Source extract:
- Born: Eduard Vasilyevich Shemyakov 30 September 1975 (age 50) Ignatpol, Zhytomyr Oblast, UkSSR, Soviet Union
- Other names: "The Resort Maniac" "Bloody Eddie"
- Conviction: Murder
- Criminal penalty: Compulsory treatment

Details
- Victims: 10
- Span of crimes: 1996–1998
- Country: Russia
- State: St. Petersburg
- Date apprehended: 1998

= Eduard Shemyakov =

Ukrainian-born Russian serial killer (b. 1975)

Eduard Vasilyevich Shemyakov (Эдуа́рд Васи́льевич Шемяко́в; born 30 September 1975), known as the Resort Maniac (Курортный маньяк), is a Ukrainian-born Russian serial killer who killed 10 people and attempted to kill 2 others in St. Petersburg between 1996 and 1998. Before the murders, he always raped his victims, and always killed with particular cruelty, dismembering and decapitating bodies. In at least one case, cannibalism was involved.

== Biography ==
Shemyakov was born in 1975. After school, he joined the army and served with the border troops in the town of Kuvshinskaya Salma. According to some reports, he was bullied by senior officials while in the army. Upon returning home to St. Petersburg he worked as a security guard and was fond of computer equipment. In his private life, however, Shemyakov had problems such as experiencing frequent headaches and having trouble socializing with girls. He also lived with his parents.

Task 1: Using the Eduard Shemyakov article, answer yes or no to each statement and quote the words that decide it: (a) Shemyakov served with the border troops in Kuvshinskaya Salma. (b) After the army, Shemyakov lived on his own. (c) The killings took place between 1996 and 2000.
Task 2: Pick up the Eduard Shemyakov article after its last sentence and write what comes next.
The items have no part in this work.

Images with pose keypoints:

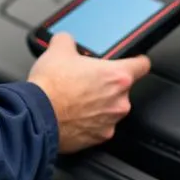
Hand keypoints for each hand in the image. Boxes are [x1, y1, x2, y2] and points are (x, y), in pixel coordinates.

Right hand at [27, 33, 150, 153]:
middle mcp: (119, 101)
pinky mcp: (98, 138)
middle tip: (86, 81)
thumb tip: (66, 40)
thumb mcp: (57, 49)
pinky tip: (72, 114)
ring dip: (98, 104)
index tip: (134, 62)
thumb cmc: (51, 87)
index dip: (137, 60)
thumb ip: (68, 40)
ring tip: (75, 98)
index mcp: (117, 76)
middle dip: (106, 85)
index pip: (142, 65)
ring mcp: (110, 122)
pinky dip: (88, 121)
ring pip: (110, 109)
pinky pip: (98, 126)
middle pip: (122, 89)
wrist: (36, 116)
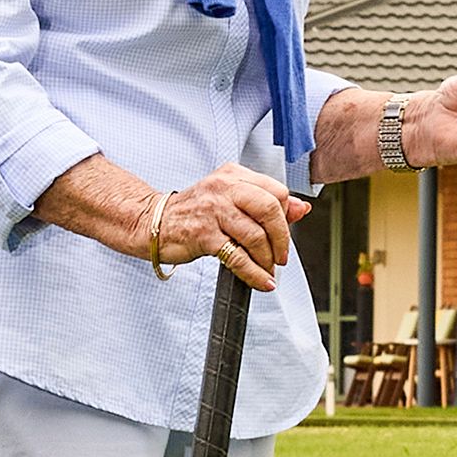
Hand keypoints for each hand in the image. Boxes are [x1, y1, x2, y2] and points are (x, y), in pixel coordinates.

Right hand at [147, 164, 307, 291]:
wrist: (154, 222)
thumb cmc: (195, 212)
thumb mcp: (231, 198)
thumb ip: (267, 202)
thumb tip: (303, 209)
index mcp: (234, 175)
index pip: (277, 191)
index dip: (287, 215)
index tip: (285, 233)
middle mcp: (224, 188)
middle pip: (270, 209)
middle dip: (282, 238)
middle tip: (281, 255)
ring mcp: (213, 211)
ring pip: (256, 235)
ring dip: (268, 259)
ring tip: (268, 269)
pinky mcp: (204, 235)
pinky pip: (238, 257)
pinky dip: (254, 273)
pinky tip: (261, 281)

---

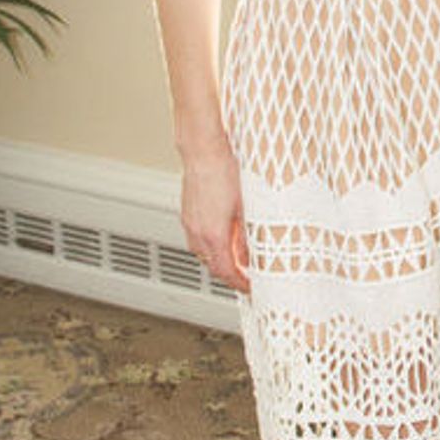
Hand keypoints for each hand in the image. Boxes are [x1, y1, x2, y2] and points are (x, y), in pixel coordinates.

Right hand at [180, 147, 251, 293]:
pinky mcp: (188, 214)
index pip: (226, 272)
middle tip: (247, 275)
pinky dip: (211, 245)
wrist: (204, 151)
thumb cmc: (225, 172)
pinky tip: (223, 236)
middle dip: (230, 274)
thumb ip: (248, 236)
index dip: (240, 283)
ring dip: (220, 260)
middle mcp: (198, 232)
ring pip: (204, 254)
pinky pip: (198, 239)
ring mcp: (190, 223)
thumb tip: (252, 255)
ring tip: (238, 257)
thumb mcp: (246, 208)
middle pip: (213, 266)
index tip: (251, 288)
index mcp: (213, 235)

Expected output 1:
(a) Yes: "served with the border troops in the town of Kuvshinskaya Salma"
(b) No: "He also lived with his parents."
(c) No: "in St. Petersburg between 1996 and 1998"

Expected output 2:
After seeing the film "The Dawns Here Are Quiet", Shemyakov decided that he wanted to kill women. The film, most likely, had nothing to do with it, but it is believed that it influenced him through imprinting. Shemyakov committed all of his murders on the outskirts of St. Petersburg or outside the city, his youngest victim being 11 years old. In two cases, the assault did not end with murder - in the first case, Shemyakov was scared off by a passer-by, and in the second he released the victim voluntarily and asked her to inform the police of his deeds, probably realising the danger he posed. The killer was caught after killing his sister's girlfriend. Shemyakov's mother also found in her refrigerator a half-eaten piece of human meat. She called the police, and upon returning home Shemyakov was arrested by the police. Although he was warned by a neighbour about the ambush in his apartment, he said that he did not care and went right into the hands of the authorities.

Experts diagnosed Shemyakov with paranoid schizophrenia (he himself said that he was ordered to "kill the people and drown their heads" by "eyes in the water"). As a result, he was found insane and sentenced to compulsory treatment in a psychiatric hospital in 2002. Relatives of the victims repeatedly tried to appeal the court's decision, but the verdict has remained unchanged.